▸ Excerpt to read:
** START **

8. Happy to discuss in person. They would take a while to organize and write up.
The very simple thing here is that to me, we really could use “funding work” of all types. OpenPhil still employs a very limited headcount given their resources, and EA Funds is mostly made up of volunteers. Distributing money well is a lot of work, and there currently aren’t many resources going into this.
One big challenge is that not many people are trusted to do this work, in part because of the expected negative impacts of funding bad things. So there’s a small group trusted to do this work, and a smaller subset of them interested in spending time doing it.
I would love to see more groups help coordinate, especially if they could be accepted by the major donors and community. I think there’s a high bar here, but if you can be over it, it can be very valuable.
I’d also recommend talking to the team at EA Funds, which is currently growing.
9. This could be worth discussing more further. RP is still quite early and developing. If you have suggestions about how it could improve, I’d be excited to have discussions on that. I could imagine us helping change it in positive directions going forward.
I think that there is a fair bit of obvious cause prioritization research to be done that’s getting relatively little attention.
Do you have a list of the top research areas you’d like to see that aren’t getting done?
Personally, I think forecasting/tooling efforts could help out cause prioritization work quite a bit (this is what I’m working on)

** END **

▸ Data excerpt:
** START **

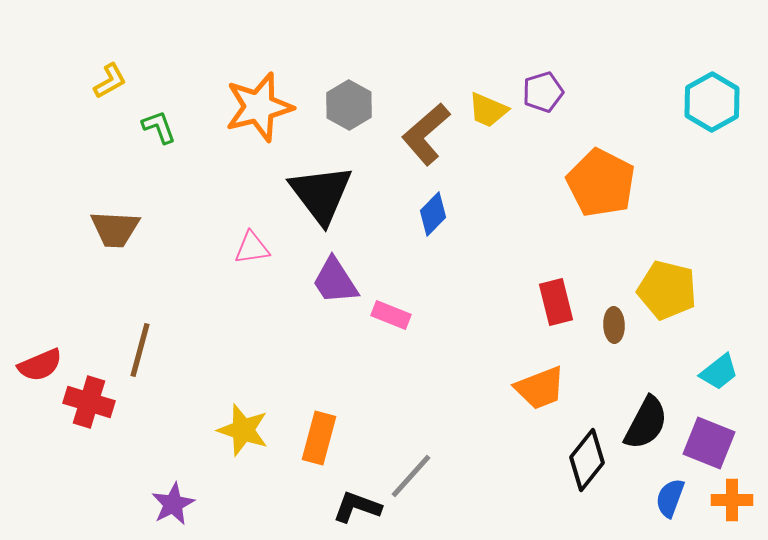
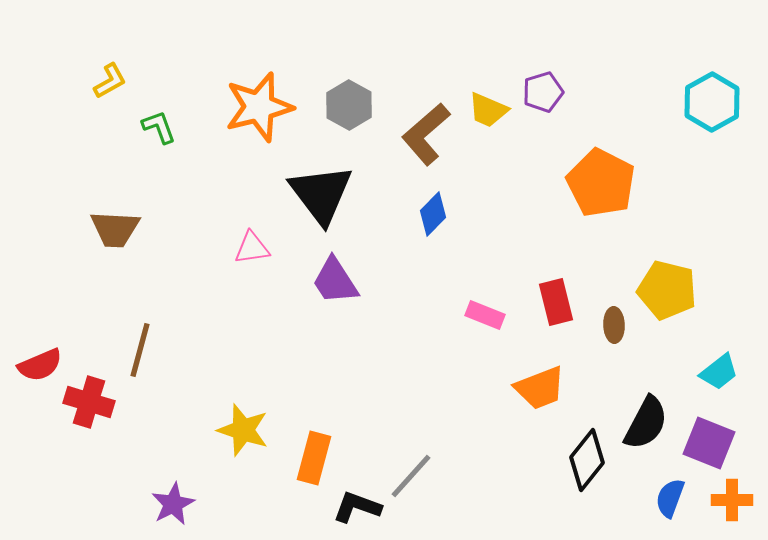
pink rectangle: moved 94 px right
orange rectangle: moved 5 px left, 20 px down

** END **

▸ What this task involves:
Continue the comment on funding work and cause prioritization shown above, starting right after its last sentence.

▸ Output:
I agree. Forecasting is a common good to many causes, so you’d expect it not to be neglected. But in practice, it seems the only people working on forecasting are EA or EA-adjacent (I’d count Tetlock as adjacent). Recently I’ve had many empirical questions about the future that I thought could use good forecasts, e.g., for this essay I wrote, I made some Metaculus questions and used those to help inform the essay. It would be really helpful if it were easier to get good forecasts.
Do you have a list of the top research areas you’d like to see that aren’t getting done?
Oh boy. I’ve had a bunch of things in the back of my mind. Some of this is kind of personal (specific to my own high level beliefs, but wouldn’t apply to many others). I’m a longtermist and believe that most of the expected value will happen in the far future. Because of that, many of the existing global poverty, animal welfare, and criminal justice reform interventions don’t seem particularly exciting to me. I’m unsure what to think of AI Risk, but “unsure” is much, much better than “seems highly unlikely.” I think it’s safe to have some great people here; but currently get the impression that a huge number of EAs are getting into this field, and this seems like too many to me on the margin.
What I’m getting to is: when you exclude most of poverty, animal welfare, criminal justice reform, and AI, there’s not a huge amount getting worked on in EA at the moment.
I think I don’t quite buy the argument that the only long-term interventions to consider are ones that will cause X-risks in the next ~30 years, nor the argument that the only interventions are ones that will cause X-risks. I think it’s fairly likely(>20%) that sentient life will survive for at least billions of years; and that there may be a fair amount of lock-in, so changing the trajectory of things could be great.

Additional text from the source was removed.